Because of her reluctance to kill.
Because of the bomb in the carriage.
How has my life come to this?
Well, she could recall quite clearly the answer to that question. She’d replayed it every night falling asleep, every morning rising to wakefulness.
That day some weeks ago...
She remembered being pulled off the street in Tripoli by two surly men — who had no trouble touching a Muslim woman not a relation. Terrified and sobbing, she had been bundled off to the back room of a coffeehouse off Martyrs’ Square. She was pushed into a chair and told to wait. The shop was called Happy Day. An irony that brought tears to her eyes.
An hour later, a horrific hour later, the curtain was flung aside and in walked a sullen, bearded man of about forty. He identified himself as Ibrahim. He looked her over stonily and handed her a tissue. She dried her eyes and flung it back at his face. He smiled at that.

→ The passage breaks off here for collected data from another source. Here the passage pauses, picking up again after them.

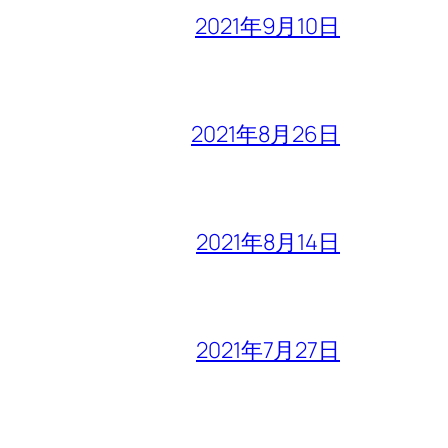
2021年9月10日
2021年8月26日
2021年8月14日
2021年7月27日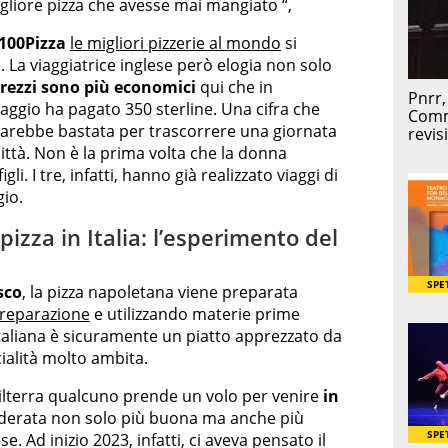
migliore pizza che avesse mai mangiato “,
100Pizza
le migliori pizzerie al mondo
si
 La viaggiatrice inglese però elogia non solo
rezzi sono più economici
qui che in
viaggio ha pagato 350 sterline. Una cifra che
rebbe bastata per trascorrere una giornata
città. Non è la prima volta che la donna
i. I tre, infatti, hanno già realizzato viaggi di
io.
pizza in Italia: l’esperimento del
sco
, la pizza napoletana viene preparata
 preparazione
e utilizzando materie prime
 italiana è sicuramente un piatto apprezzato da
ialità molto ambita.
hilterra qualcuno prende un volo per venire
in
iderata non solo più buona ma anche più
. Ad inizio 2023, infatti, ci aveva pensato il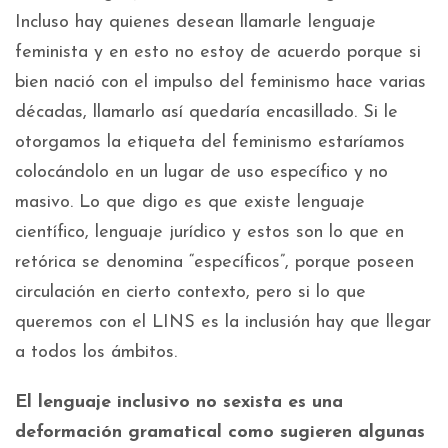
Incluso hay quienes desean llamarle lenguaje
feminista y en esto no estoy de acuerdo porque si
bien nació con el impulso del feminismo hace varias
décadas, llamarlo así quedaría encasillado. Si le
otorgamos la etiqueta del feminismo estaríamos
colocándolo en un lugar de uso específico y no
masivo. Lo que digo es que existe lenguaje
científico, lenguaje jurídico y estos son lo que en
retórica se denomina “específicos”, porque poseen
circulación en cierto contexto, pero si lo que
queremos con el LINS es la inclusión hay que llegar
a todos los ámbitos.
El lenguaje inclusivo no sexista es una
deformación gramatical como sugieren algunas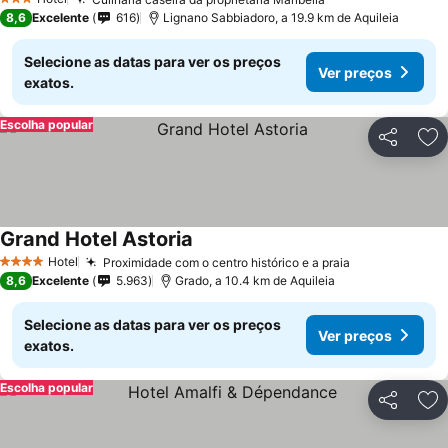
3 Estrelas
8,6
Excelente
616
Lignano Sabbiadoro, a 19.9 km de Aquileia
Selecione as datas para ver os preços
Ver preços
exatos.
Escolha popular
Partilhar
Ad
Grand Hotel Astoria
Hotel
Proximidade com o centro histórico e a praia
4 Estrelas
8,6
Excelente
5.963
Grado, a 10.4 km de Aquileia
Selecione as datas para ver os preços
Ver preços
exatos.
Escolha popular
Partilhar
Ad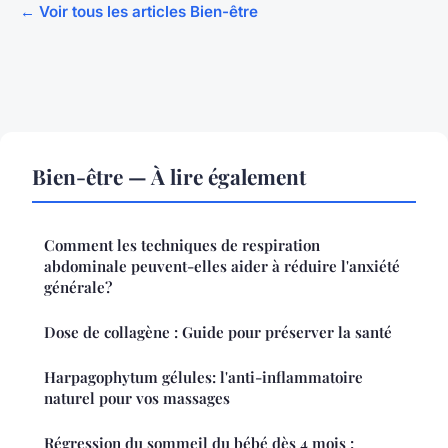
← Voir tous les articles Bien-être
Bien-être — À lire également
Comment les techniques de respiration
abdominale peuvent-elles aider à réduire l'anxiété
générale?
Dose de collagène : Guide pour préserver la santé
Harpagophytum gélules: l'anti-inflammatoire
naturel pour vos massages
Régression du sommeil du bébé dès 4 mois :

In Libyan-inflected Arabic, a high voice, he had said, ‘Let me explain why you are here and what is about to happen to you. I am going to recruit you for a mission. Ah, ah, let me finish.’ He called for tea and almost instantly it arrived, carried by the shopkeeper, whose hands trembled as he’d set out the cups. Ibrahim waited until the man left, then continued, ‘We have selected you for several reasons. First, because you are not on any watch lists. Indeed, you are what we call an Invisible Believer. That is, you are to our faith what a Unitarian might be to Christianity. Do you know what Unitarian is?’